When Jesus was working with Helen who was a real hard head, He didn't hold back when needed.
will said…
M-17 has good advice for teachers dealing with egos, theirs or others.
will said…
“The script is written”

The problem we have in understanding the courses explanation of the separation are many. One is that the egoic mind revolts (often without our knowledge) at the idea of a dream. When we try to understand the separation, the mind will always try squeezing it into a story line that fits our experience as humans not as our true Self. Immediately we begin to doubt the course.

Lesson 158 clarifies this problem. The revelation that the Father and the Son are One will come in time to every mind. Yet is that time determined by the mind itself, not taught. “The script is written’ when experience will come to end your doubting has been set.” When this revelation of reality will happen has already been set.

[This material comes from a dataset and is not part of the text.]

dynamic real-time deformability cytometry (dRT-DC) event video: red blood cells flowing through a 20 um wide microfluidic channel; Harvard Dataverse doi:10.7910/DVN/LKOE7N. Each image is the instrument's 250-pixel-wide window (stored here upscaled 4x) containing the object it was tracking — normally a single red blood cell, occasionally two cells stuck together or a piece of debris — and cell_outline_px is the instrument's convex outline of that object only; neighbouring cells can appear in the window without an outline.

The final chapters of the text urge us to begin the transition from thinking of ourselves as bodies to that of mind.
will said…
There would seem to be real advantages that when the body dies and the transition begins we are already fully aware that we are spirit.
Unknown said…
"trust Spirit has you [both] and that what occurs is necessary, no matter how it looks",
a gift universal in application
will said…
Thank you unknown. It was just humor :-)
will said…
On page 584 (T-27.VII.11-14) the course explains the separation without us having to juggle time and eternity. It explains it by telling us what happened to the Son Of God to get him from heaven to what we experience today. For the first time, it tells of the two dreams that led to this.
will said…
In the fist dream we see the son as ego but still just an observer. He is looking at the dream he projected from his now split mind. Time has entered and he sees the dream from beginning to end. In the second dream, ("yet under this dream is yet another") he now enters the first dream as a participant.

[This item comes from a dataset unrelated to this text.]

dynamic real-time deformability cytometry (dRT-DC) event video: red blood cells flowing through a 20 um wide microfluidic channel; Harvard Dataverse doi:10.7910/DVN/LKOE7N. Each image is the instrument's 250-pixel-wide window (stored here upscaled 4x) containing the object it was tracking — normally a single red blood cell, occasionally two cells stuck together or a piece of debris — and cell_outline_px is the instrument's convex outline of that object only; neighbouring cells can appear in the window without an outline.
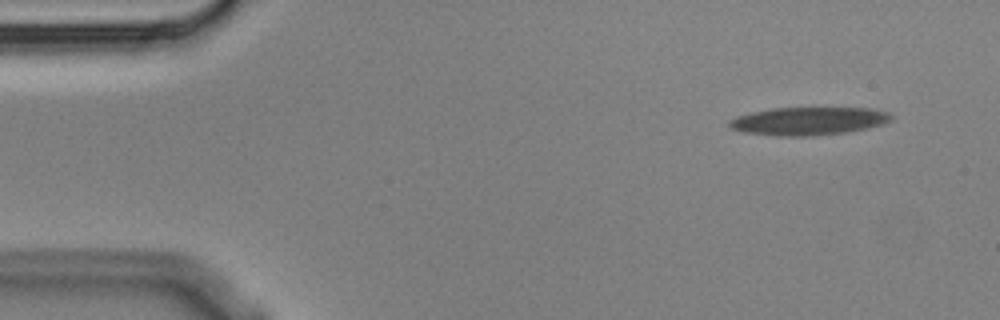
{"species": "Egyptian fruit bat (a non-hibernating species)", "species_latin": "Rousettus aegyptiacus", "temperature_condition": "cold", "stored_images_in_passage": 5, "camera_frame_rate_fps": 3000, "um_per_image_px": 0.085, "animal": {"sex": "male"}, "frame": {"image": 1, "passage_image": 1, "time_ms": 0.0, "image_size_px": [1000, 320], "cell_outline_px": [[892, 120], [884, 124], [868, 128], [844, 132], [808, 136], [776, 136], [744, 132], [732, 128], [728, 124], [728, 120], [736, 116], [752, 112], [772, 108], [868, 108], [888, 112], [892, 116]], "centroid_in_image_um": [68.71, 10.29], "position_along_channel_um": 16.3, "area_um2": 26.36}}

With this explanation we can now view the atonement as it was meant to be understood. Without time and infinity.
will said…
With this explanation the course allows us to bring the atonement down to a manageable size that our minds can now use it as a daily tool in their healing.
will said…
My personal mind as ego likes to think of ‘enlightenment’ as a trophy or award given to it for its hard work. Of course it does. The course would have us see it as the means for the Holy Spirit to extend healing to the sons of God who perceive themselves as encased in bodies.
will said…
So who is the course referring to that is watching the dream from its ending?
It is the son of God now as ego in the first dream. Observer but not participant.
will said…
As we climb the ladder towards our identity as spirit the course will begin to talk to us of letting go of the body as our identity. It is preparation for what lies ahead. We cannot, of course, make this happen on our own but we can be willing to learn whatever the Holy Spirit is putting in front of us.
will said…
"Study" of lessons 157-160 will help with this.
will said…
I think the ego in its need for control had us misunderstand the courses words that the lessons are for beginners. A review at a casual pace and we will see their real value as words with great depth that meet us everyday just where we are on our journey.